Sometimes vendors do get it (mostly) right. Hewlett-Packard put together a brief white paper in February of this year laying out their view of Business Intelligence (BI) for 2009 (and beyond). I think that they got it largely right. Their #6 trend is black-box analytics. Below is a summary of the trend, my thoughts on whether HP got it right and what the trend may mean for HIT.
HP predicts: that complex statistical methods such as data mining and machine learning will be packaged in such a way that any front office user will be able to request multiple data elements and string them together to make a report – amongst the Gen Y set, this is what is known as a mash-up. HP didn’t stoop so low as to call it a mash-up, but this is what they are talking about when they say “…the user will go to a portal and request data elements. Provisioning will be automated rather than manual…”.
The Verdict: Sadly, inevitable. Mash-ups are all the rage these days, right up there with Service-Oriented Architectures (SOA), Cloud-Computing, and Social Networking. All of which are somewhere between the upswing from Technology Trigger to the Peak of Inflated Expectations and the downswing from this peak heading towards the Trough of Disillusionment on the Gartner Hype Cycle. Okay, maybe SOA is on it’s way up the Slope of Enlightenment – but that is for another post. Back to The Verdict. Mash-ups are a terrible idea whose time has come.
Mash-ups begin with the basic concept of a black-box with defined inputs and outputs. The black box may be an ETL routine, it may be an analytic function, it may be a graphical visualization, or any combination of these or similar snippets of code. These black boxes are then strung together, lego-like, by matching the outputs of one box with the inputs of another (a la “insert Tab A into Slot A”). Before you know it, a non-technical user has assembled a very complicated bit of code to deliver advanced analytics (vendors usually tout things like black box neural network analyses, as an example) with high-end graphical representations. End-users, young and old, love this. I hate it – and here’s why.

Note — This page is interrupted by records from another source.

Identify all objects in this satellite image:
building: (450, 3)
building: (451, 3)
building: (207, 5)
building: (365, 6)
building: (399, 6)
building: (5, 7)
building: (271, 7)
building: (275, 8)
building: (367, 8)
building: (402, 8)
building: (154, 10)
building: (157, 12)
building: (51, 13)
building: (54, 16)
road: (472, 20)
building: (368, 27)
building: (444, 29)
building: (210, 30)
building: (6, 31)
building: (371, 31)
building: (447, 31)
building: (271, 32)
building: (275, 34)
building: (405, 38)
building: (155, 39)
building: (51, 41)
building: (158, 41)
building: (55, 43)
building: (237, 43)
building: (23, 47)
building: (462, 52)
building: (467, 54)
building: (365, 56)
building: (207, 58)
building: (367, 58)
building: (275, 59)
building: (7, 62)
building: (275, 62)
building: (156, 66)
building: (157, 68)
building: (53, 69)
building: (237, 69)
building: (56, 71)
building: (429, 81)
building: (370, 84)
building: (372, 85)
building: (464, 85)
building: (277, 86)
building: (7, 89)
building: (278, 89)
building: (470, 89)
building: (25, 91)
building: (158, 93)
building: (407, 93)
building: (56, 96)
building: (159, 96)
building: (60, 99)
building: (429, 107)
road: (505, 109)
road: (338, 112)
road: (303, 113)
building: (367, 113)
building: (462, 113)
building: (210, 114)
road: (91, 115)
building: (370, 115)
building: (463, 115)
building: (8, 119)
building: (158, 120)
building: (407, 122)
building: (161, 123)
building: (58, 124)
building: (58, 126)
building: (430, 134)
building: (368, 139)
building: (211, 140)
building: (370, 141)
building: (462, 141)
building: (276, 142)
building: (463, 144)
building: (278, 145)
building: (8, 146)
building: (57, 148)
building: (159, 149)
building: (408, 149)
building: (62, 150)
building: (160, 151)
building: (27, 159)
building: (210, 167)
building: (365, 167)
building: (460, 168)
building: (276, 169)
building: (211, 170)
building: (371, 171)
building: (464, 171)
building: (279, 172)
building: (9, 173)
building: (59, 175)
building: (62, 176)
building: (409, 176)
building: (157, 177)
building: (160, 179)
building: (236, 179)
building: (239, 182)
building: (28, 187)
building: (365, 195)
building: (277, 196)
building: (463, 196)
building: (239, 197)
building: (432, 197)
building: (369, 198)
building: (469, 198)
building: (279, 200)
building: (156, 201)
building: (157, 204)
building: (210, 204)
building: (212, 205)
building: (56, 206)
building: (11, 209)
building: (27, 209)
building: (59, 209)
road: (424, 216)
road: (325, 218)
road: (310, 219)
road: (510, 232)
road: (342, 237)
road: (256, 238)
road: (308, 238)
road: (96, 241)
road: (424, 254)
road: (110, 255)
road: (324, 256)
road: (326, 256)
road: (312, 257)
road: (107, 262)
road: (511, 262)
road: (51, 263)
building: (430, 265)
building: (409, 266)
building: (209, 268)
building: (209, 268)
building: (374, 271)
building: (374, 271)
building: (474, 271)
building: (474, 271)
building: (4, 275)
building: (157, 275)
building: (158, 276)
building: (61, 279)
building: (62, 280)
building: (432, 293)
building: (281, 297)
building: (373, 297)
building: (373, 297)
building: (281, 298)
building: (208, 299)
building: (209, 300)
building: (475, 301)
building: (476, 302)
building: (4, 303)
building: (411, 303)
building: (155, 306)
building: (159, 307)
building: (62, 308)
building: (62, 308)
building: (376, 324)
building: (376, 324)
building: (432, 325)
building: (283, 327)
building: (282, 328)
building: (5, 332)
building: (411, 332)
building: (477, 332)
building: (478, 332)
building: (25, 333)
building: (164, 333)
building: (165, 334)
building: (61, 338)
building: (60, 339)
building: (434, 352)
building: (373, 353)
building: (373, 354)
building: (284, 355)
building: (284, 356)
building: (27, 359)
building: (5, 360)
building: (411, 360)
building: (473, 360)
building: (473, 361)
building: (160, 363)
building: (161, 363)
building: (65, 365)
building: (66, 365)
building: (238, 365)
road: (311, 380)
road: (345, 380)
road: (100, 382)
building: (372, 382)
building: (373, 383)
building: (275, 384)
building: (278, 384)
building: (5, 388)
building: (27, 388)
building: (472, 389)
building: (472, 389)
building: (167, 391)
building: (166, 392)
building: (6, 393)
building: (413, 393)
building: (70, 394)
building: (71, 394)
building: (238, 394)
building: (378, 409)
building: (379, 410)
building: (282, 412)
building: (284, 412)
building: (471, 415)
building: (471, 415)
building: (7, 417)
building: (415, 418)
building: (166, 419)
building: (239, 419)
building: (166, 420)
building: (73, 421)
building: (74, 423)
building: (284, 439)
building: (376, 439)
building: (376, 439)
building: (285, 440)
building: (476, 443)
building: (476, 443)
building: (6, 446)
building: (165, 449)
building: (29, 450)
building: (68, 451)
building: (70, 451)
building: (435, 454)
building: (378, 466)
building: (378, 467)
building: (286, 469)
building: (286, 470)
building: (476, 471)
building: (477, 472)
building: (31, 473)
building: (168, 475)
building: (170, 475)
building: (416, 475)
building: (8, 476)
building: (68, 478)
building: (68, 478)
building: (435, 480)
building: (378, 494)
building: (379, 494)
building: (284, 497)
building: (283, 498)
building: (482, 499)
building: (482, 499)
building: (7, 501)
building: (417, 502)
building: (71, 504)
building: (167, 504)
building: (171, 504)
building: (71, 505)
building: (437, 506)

My objection begins with: just because you can feed data from one mash-up into another doesn’t mean that you should feed data from one mash-up into another.
We are all familiar with the apples and oranges metaphor, but I believe most non-technical data analyses fall apart at the apples-to-apples level, say McIntosh to Red Delicious. Both the McIntosh and the Red Delicious are red apples of medium size, often packed in North American lunches. However, if you’ve ever eaten them side-by-side you know they are totally different apples, what is more, McIntoshes are superb for cooking in pies and sauces, Red Delicious are terrible for either use. In short, without a detailed knowledge of the precise apple cultivar, you could very easily make the mistake of throwing Red Delicious apples into your grandmother’s apple pie recipe and be very disappointed in the results. Or worse, if you had never eaten your grandmother’s apple pie, you may well take one bite and decide against ever eating any type of cooked apple again – a bad decision, based on bad analysis from a flawed mash-up.
Lest you consider my objection too fruity, you can find much more technical treatments of the same basic phenomenon in many systems engineering (e.g. Tactical Air-Launched Weapons) and enterprise architecture (e.g. Ariane 5 Flight 501) tracts.